Identify each line in the records below that contains the string "stöd" and copy those lines out in full.

• _Task input_:
Content starts
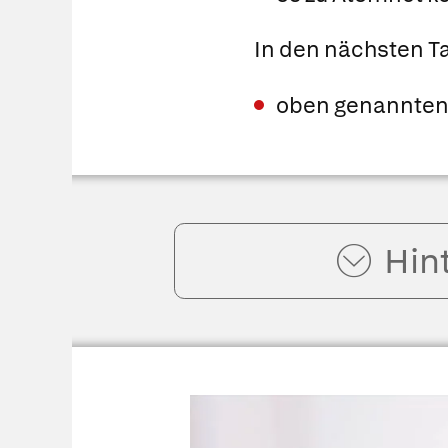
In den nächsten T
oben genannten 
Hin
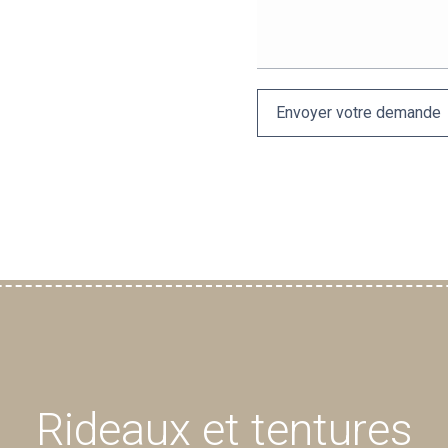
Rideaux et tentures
Content ends
Content starts
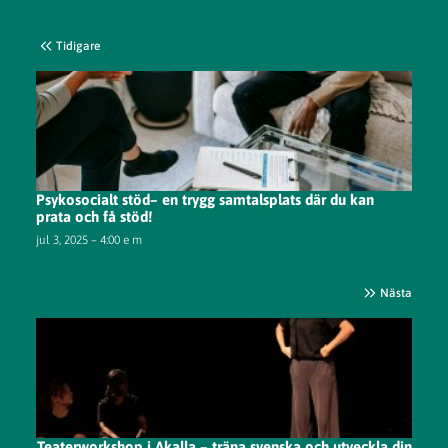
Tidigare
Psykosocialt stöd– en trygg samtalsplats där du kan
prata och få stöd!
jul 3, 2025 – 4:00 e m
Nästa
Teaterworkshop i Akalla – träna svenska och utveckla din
Content ends
• _Solution below_:
Psykosocialt stöd– en trygg samtalsplats där du kan
prata och få stöd!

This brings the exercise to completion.